#### [Excerpted text]

A memory that says "I don't know"
Ask an agent's memory a question it cannot answer, and watch what it does. Most systems will answer anyway. They were built to return results, so they return results: the top few matches by similarity, handed up with the same confidence whether the evidence is solid or whether nothing in the store is actually relevant. The agent reads those matches as fact, acts on them, and the fabrication propagates downstream. You find out later, if you find out at all.
We think the single most important thing a memory layer can do is decline. When the evidence is not there, the correct answer is "I don't know," and a system that cannot say it is a liability dressed up as a feature.
The failure mode is silence
A wrong answer that announces itself is a nuisance. A wrong answer that arrives with full confidence is a hazard, because nothing about it looks wrong. The agent recalls a "fact" that was never true, threads it into a plan, and every step after that inherits the error. There is no exception, no red line in a log. The system behaved exactly as designed; the design was just willing to invent.
This is the same principle that runs through everything we build: prefer loud failure over silent fallback. A memory that abstains is failing loud. It is telling you, at the moment it matters, that it does not have what you asked for, instead of papering over the gap with a plausible guess.

#### [Explore the material]
A) In the piece on agent memory, answer these:
(i) What do most systems hand back when their memory is asked something it cannot answer?
(ii) What does the piece call a wrong answer that announces itself?
(iii) What principle is said to run through everything the writers build?
B) Rewrite the part of the piece on agent memory that opens with the words containing "We think the" and closes with "willing to invent.", swapping "liability" for "risk".
C) According to the piece on agent memory, why is a wrong answer given with full confidence a hazard?

#### [Data excerpts]
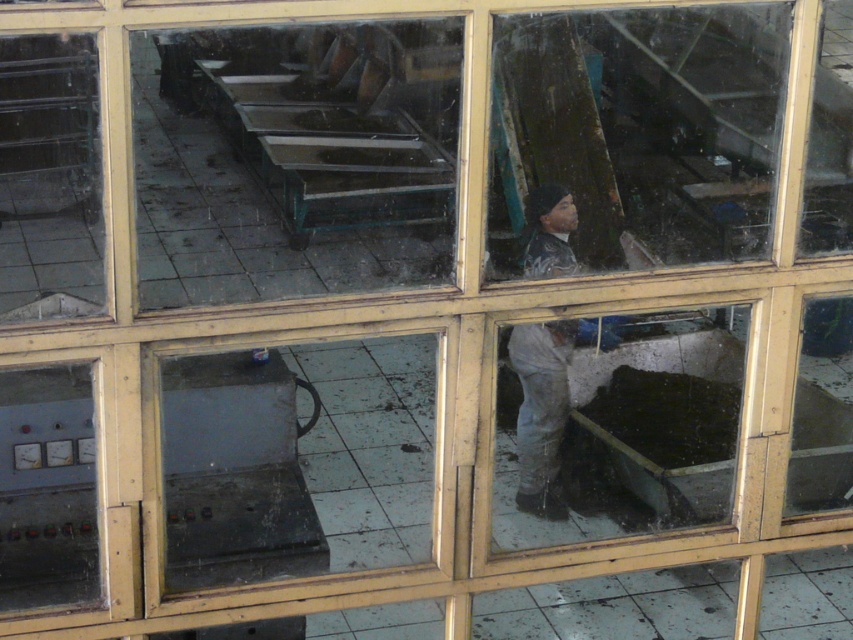
Question: Which object appears closest to the camera in this image?

Choices:
 (A) gray fabric worker at center
 (B) transparent glass table at upper left

Answer: (A)

Question: Which point is closer to the camera taking this photo?

Choices:
 (A) (173, 136)
 (B) (549, 236)

Answer: (B)

Question: Is transparent glass table at upper left below gray fabric worker at center?

Choices:
 (A) no
 (B) yes

Answer: (A)

Question: Does transparent glass table at upper left appear over gray fabric worker at center?

Choices:
 (A) yes
 (B) no

Answer: (A)

Question: Does transparent glass table at upper left have a greater width compared to gray fabric worker at center?

Choices:
 (A) yes
 (B) no

Answer: (A)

#### [Answers by item]
A)
(i) The top few matches by similarity, given with the same confidence whether or not the evidence is solid.
(ii) A nuisance.
(iii) Prefer loud failure over silent fallback.

B)
We think the single most important thing a memory layer can do is decline. When the evidence is not there, the correct answer is "I don't know," and a system that cannot say it is a risk dressed up as a feature.
The failure mode is silence
A wrong answer that announces itself is a nuisance. A wrong answer that arrives with full confidence is a hazard, because nothing about it looks wrong. The agent recalls a "fact" that was never true, threads it into a plan, and every step after that inherits the error. There is no exception, no red line in a log. The system behaved exactly as designed; the design was just willing to invent.

C) Nothing about it looks wrong. The agent recalls a "fact" that was never true and threads it into a plan, so every step after that inherits the error, with no exception or red line in a log to flag it.